Problems when switching BP7.0 real mode to protected mode

[dmantione]

I recommend to check this. It is not unlikely that the problem is here.

According to the documentation, if you do word+integer, TP converts both to longint before doing the +, then, before doing the assignment, checks if the result is in [0..65535], and then converts back to word.

[dmantione]

I now understand the problem. According to the TP manual, random is declared like:

function random(range:word):word;

Therefore, the result of "20-random(40)" is considered to be word, and has to be >=0. However when random(40)>20 then this isn't the case, and you get an arithmetic underflow.

If you change your code to:

x:=(x+20)-random(40);

... it should work.

[Christian Knudsen]

Hey, that actually works now! Great!

I've also been able to find some range checking errors, so now I'm finally getting somewhere!

I'm just not completely sure I understand what the problem was... Is it that if you create a arithmetic operation such as the "20 - Random(40)", then the result of that operation must be the same as the result of the function used in the operation (i.e. the Random() function)? I just thought that Random() would return it's value and then that return value would be entered into the arithmetic operation like any other number without affecting it any further, but now it seems that it actually affects what kind of result I can get from the arithmetic operation. Is that understood correctly?

Also, I'm now getting an overflow error in a part of my code used for encrypting and decrypting:

[pascal]CONST C1 = 52845;
C2 = 11719;


FUNCTION Decrypt(Const S: String; Key: Word): String;
VAR
I: Byte;
TempString : String;
BEGIN
TempString := '';
FOR I := 1 TO Length(S) DO BEGIN
TempString := TempString + Char(Byte(S[I]) XOR (Key SHR );
Key := (Byte(S[I]) + Key) * C1 + C2; {<-- getting the overflow error on this line}
END;
Decrypt := TempString;
END;
[/pascal]

I found this function on the internet (I actually believed it was downloaded from Borland!) and haven't changed it. I've tried getting the function to output the value of "(Byte(S[I]) + Key) * C1 + C2" to the screen and the result was always with the range Word.

EDIT:
I found some references to this function:
http://www.bsdg.org/SWAG/ENCRYPT/0036.PAS.html
http://www.q3.nu/trucomania/truco.cgi?100&ing

[VilleK]

Encryption and hashing functions are usually written to intentionally overflow.
It is easy to see that this function will overflow also, the C1 and C2 constants are so high that Key-variable will overflow on first iteration.
So you should allow overflow around this function.
This can be done by using {$Q+} and {$Q-} like this:

Code:

{$Q-}
FUNCTION Decrypt(Const S: String; Key: Word): String; 
...
end;
{$Q+}

[Christian Knudsen]

Ahh, okay. Thanks!

Just out of curiosity, why exactly are they set to intentionally overflow and how come this isn't dangerous to a program?

[VilleK]

Because numerical overflow can be useful. You basically calculate the value x mod(High(word)+1).

Code:

var
  x : word;    //16 bit unsigned value
  y : longword;  //16 bit unsigned value
begin
//16 bit
x:=65535;   //upper limit for word
x:=x+10;   //x overflows and is now nine

//32 bit version of above code
y:=65535;
y:=(y+10) mod 65536;  //also nine thanks to mod operation

Hmm... I'm not very good at explaining this. But you see that the 16-bit calculation is simpler and possibly faster.

[Christian Knudsen]

Ahh, okay. I understand. I was just under the impression that an overflow would cause all kinds of weird stuff, but it actually just makes the variable "start over"?

[dmantione]

That depends on the cpu word size. If the datatype that overflows matches the cpu word size it starts over. If it doesn't match you get an illegal value.

[dmantione]

Hey, that actually works now! Great!
I'm just not completely sure I understand what the problem was... Is it that if you create a arithmetic operation such as the "20 - Random(40)", then the result of that operation must be the same as the result of the function used in the operation (i.e. the Random() function)?

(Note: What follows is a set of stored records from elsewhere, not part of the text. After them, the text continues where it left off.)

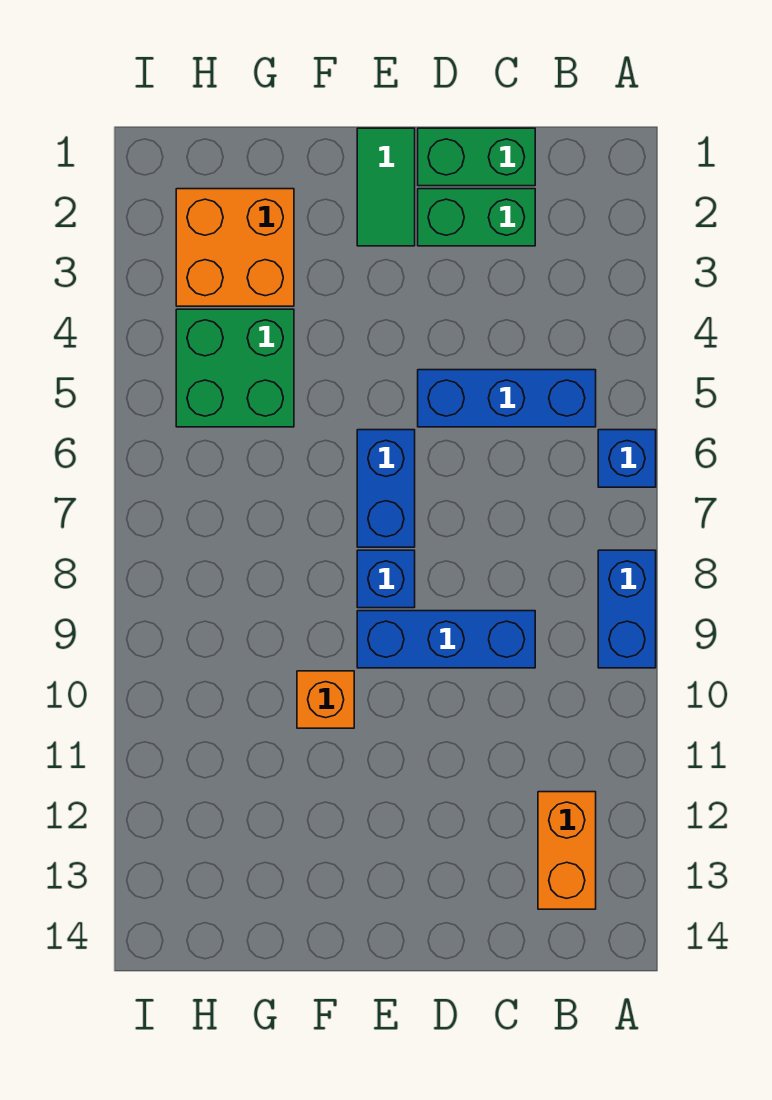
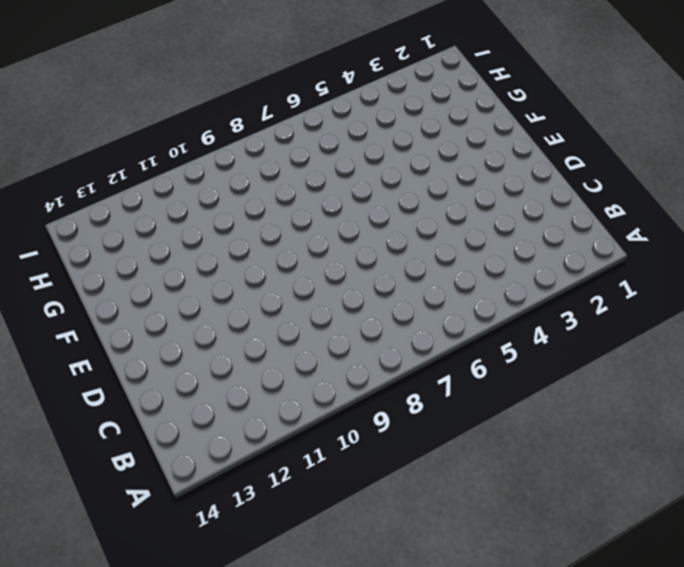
none -> blue brick A6 level 1
none -> blue brick A8:A9 level 1
none -> blue brick B5:D5 level 1

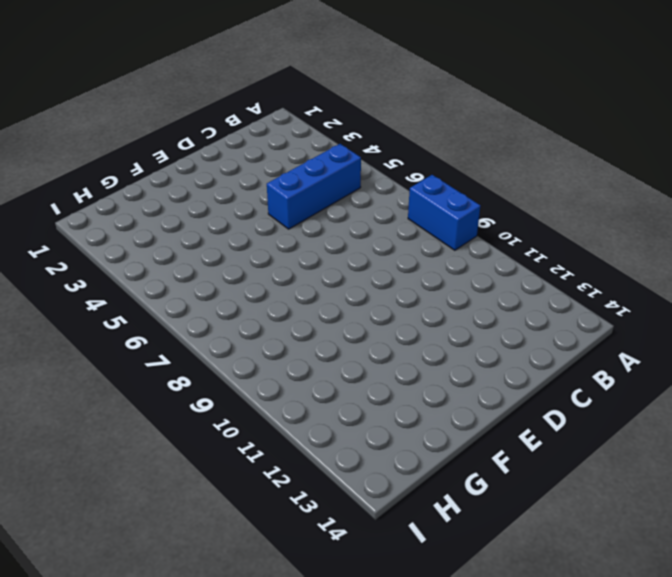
none -> blue brick A6 level 1
none -> orange brick B12:B13 level 1
none -> green brick C1:D1 level 1

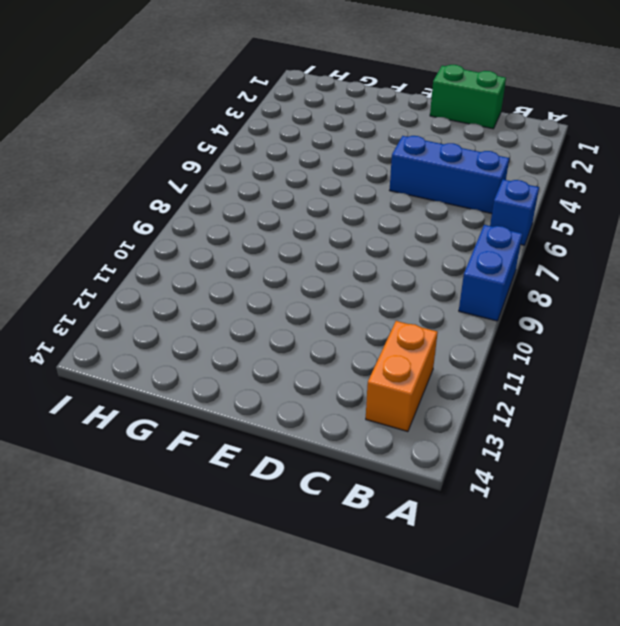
none -> green brick C2:D2 level 1
none -> blue brick C9:E9 level 1
none -> green tile E1:E2 level 1

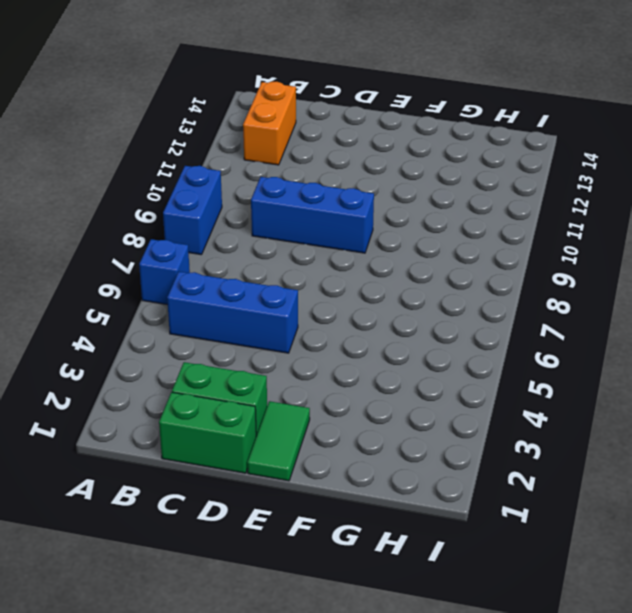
none -> blue brick E6:E7 level 1
none -> blue brick E8 level 1
none -> orange brick F10 level 1

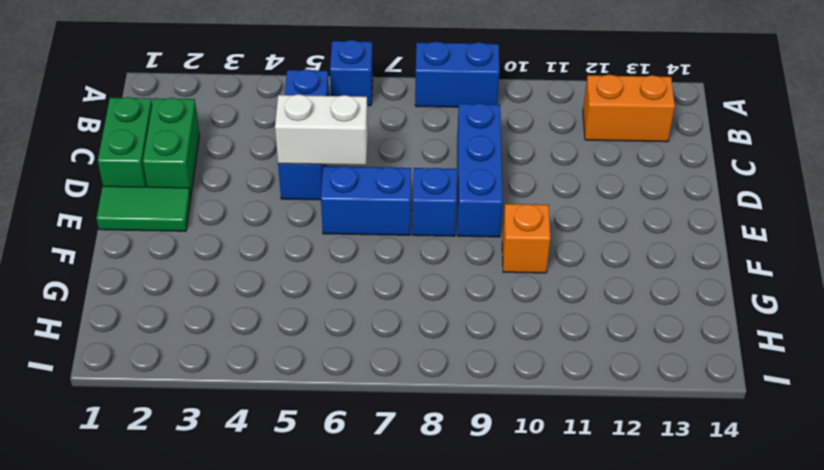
white brick D5:D6 level 2 -> none
none -> orange brick G2:H3 level 1
none -> green brick G4:H5 level 1

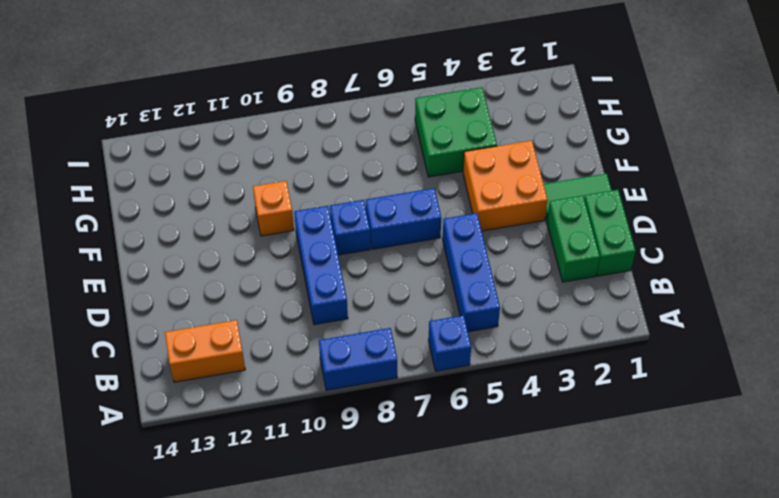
orange brick E3:F4 level 1 -> orange brick G2:H3 level 1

If you use a binary operator on an integer type, the compiler decides the common type between the left and right type, that is the smallest type that can handle both the left and right operand. I.e. the common type of "0..99" and "byte" is 0..255. The common type of "integer" and "word" is -32768..65535.

Before doing the operation, the compiler converts both operands to the common type. Then the compiler does the operation.

Assume random(40) returns 35. On the left side there is a constant, and on the right side there is a word. The smallest type that can handle both 20 and a word is 0..65535. So, 20 is "converted" to 0..65535, and 35 is "converted" to 0..65535. Then the compiler subtracts: 20-35=-15. -15 is not in the range of the common type 0..65535, therefore, you have an arithmetic overflow.

[Christian Knudsen]

Okay, I get it now. Thanks for the explanation!

I'm getting my program to work as well as learning a bunch of new stuff... this is great!